Es ist frisch draussen, als wir unsere Köpfe durch unsere Dachzelte strecken. Trotz über 30 Grad tagsüber sind die Nächte in Namibia meist kühl: 13 bis 15 Grad. An diesem Morgen liegen die Temperaturen eher tiefer. Wir platzieren unsere Yogamatten neben unseren Autos im kalten Sand. Noch versteckt sich die Sonne hinter dem hohen Gras, aber bereits während unseren ersten Übungen streift sie uns mit ihrem warmen Licht.

Es ist der 12. Tag in Namibia und heute kümmern wir uns ganz um uns und unsere Mission-Statements. Nach der Annäherung an unsere Identität ist der nächste logische Schritt unser Statement. Womit sind wir für die Welt ein Geschenk? Was tun wir von Herzen, was erfüllt uns mit Freude, was ist unser zentrales Anliegen? Das sind keine "komischen" Fragen, sie bringen unser inneres Feuer in Fahrt. Wir arbeiten mit unserem Buddy. Susanna und Brigitte sind da, stellen Fragen, geben uns Feedback. Wir sehen die strahlenden Gesichter, wenn die Worte gefunden sind. Die Wirkung ist phänomenal.

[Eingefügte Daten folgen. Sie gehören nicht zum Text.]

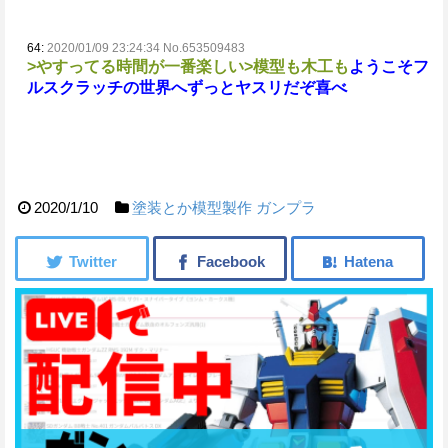
64:
2020/01/09 23:24:34 No.653509483
>やすってる時間が一番楽しい
>模型も木工も
ようこそフ
ルスクラッチの世界へ
ずっとヤスリだぞ喜べ
2020/1/10
塗装とか模型製作
ガンプラ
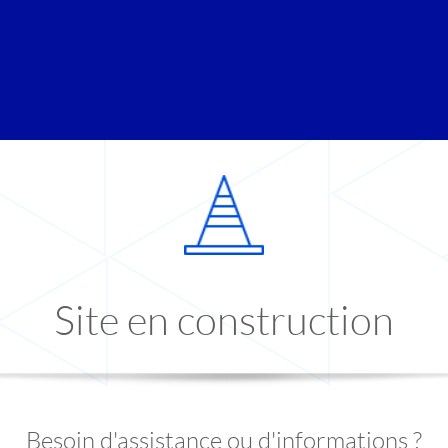
Site en construction
Besoin d'assistance ou d'informations ?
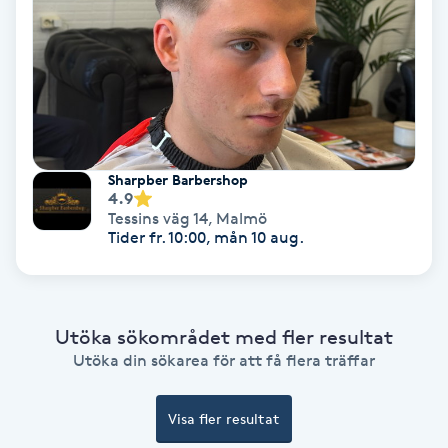
Fotmassage
Fotsvamp
Fotvård
Sharpber Barbershop
Fransar
4.9
Tessins väg 14
,
Malmö
Tider fr. 10:00, mån 10 aug.
Fransborttagning
Fransfärgning
Utöka sökområdet med fler resultat
Utöka din sökarea för att få flera träffar
Fransförlängning
Fransförlängning Megavolym
Visa fler resultat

Nach dem fleissigen Schaffen an uns und unserem Mission-Statement steht uns ein Highlight bevor: ein Abend mit selbstgekochten Spaghetti! Tatsächlich sehnen wir uns nach etwas Abwechslung von all dem (sehr leckeren) Fleisch und Gemüse. Unsere Köchinnen heissen heute Melanie und Carmen. Ihre Kochutensilien sind simpel: drei Gaskocher und ein paar Töpfe.


Als die Sonne so langsam hinter den Grashalmen verschwindet, verschlingen wir glückselig unsere Pasta mit Tomatensauce. Derweil tauchen die ersten Sterne am Himmel auf. Und das Schönste: die Milchstrasse, die jeden Abend aufs Neue ganz klar ersichtlich ist. Was ein Anblick! Wir setzen uns ums Feuer und widmen uns Geschichten aus unseren Leben. Mal sind sie leicht, mal sind sie schwerer… Kurz vor 22 Uhr verschwinden wir in unseren Dachzelten. Good Night, Namibia, see you tomorrow!